Wigan Athletic's Academy players show support for Football v Homophobia
Wigan Athletic’s Under-18 side took park in an educational workshop with representatives from FvH at Christopher Park training ground on Wednesday (15 February) afternoon to raise awareness about homophobia in football and society.
First and second year scholars discussed a variety of different topics with Louise Englefield from FvH, with a particular focus on the reasons why top-flight professional footballers who are gay may find it difficult to come out.
Football v Homophobia is an international campaign to tackle homophobia and prejudice against Lesbian, Gay, Bisexual and Transgender (LGBT) people in football. The aim of Football v Homophobia is to make football safe and welcoming for everyone.
Louise, said: “We’re trying to make football a more inclusive place for lesbian, gay, bisexual and transgender people. We have seen a lot of positive changes over recent years, but we feel there is still some work to be done to make sure everyone feels welcome in football.”

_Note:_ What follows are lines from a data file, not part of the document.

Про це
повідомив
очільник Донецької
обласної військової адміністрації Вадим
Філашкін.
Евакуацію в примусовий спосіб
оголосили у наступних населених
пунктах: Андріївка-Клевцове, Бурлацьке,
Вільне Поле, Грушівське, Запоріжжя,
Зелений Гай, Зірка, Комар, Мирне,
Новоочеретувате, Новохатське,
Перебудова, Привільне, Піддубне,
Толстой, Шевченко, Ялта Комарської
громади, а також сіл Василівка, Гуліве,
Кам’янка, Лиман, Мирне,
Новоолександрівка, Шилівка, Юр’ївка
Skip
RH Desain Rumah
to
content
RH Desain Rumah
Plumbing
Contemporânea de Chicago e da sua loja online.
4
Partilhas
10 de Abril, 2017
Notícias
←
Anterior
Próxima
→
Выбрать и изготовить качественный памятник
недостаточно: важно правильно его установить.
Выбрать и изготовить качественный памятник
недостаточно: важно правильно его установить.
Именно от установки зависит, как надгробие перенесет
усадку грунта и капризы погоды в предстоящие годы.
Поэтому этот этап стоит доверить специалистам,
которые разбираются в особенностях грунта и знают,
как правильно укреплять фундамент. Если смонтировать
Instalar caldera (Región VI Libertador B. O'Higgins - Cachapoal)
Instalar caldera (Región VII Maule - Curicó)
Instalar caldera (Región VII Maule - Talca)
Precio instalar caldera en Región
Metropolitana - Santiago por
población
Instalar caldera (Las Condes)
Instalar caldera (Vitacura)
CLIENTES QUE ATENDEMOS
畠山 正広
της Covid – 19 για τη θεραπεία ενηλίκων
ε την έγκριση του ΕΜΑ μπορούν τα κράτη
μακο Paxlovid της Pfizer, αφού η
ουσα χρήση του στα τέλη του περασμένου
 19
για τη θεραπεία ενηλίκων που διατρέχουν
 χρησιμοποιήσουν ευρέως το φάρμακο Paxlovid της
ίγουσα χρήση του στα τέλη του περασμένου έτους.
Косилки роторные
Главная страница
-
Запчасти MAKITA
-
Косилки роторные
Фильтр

She added: “We hope the players will take away with them a desire to be careful about the language they use, not to make assumptions about people or stereotype, to value each other as individuals and to really take that into their playing careers so that they’re role models for inclusion in the game.”
As part of the club’s Together programme and its commitment to equality and diversity, Wigan Athletic is showing its support for Football v Homophobia campaign at this weekend’s Sky Bet Championship fixture against Preston North End at the DW Stadium.
Before the game, the Community Trust are hosting a Premier League Kicks fixture against Preston Kicks at Wigan Youth Zone where they will be talking to young people about the importance of respectful language and behaviour, while the first team players will be warming up in FvH t-shirts before the game against North End.
Jonathan Jackson, Chief Executive of Wigan Athletic Football Club, said: “Together is all about challenging discrimination and making staff aware that they should treat people equally and fairly. It’s about working together, thinking together and communicating together internally. We believe this is very important at this club.”
He added: “The event was fantastic and it’s great that Louise from Football v Homophobia visited Christopher Park to enhance the young players’ education, because it’s really important they better their understanding of the subject.”
Second year scholar Charlie Forecast believes players who are gay would play better if they came out, and used the performances of American international Robbie Rogers as an example.
He said: “An issue raised was when players do come out, like Robbie Rogers did, he had his best season the following year. He was accepted for who he was, and when people do come out they feel comfortable in their own skin, so they’ll play better and we’ll all enjoy the game more.”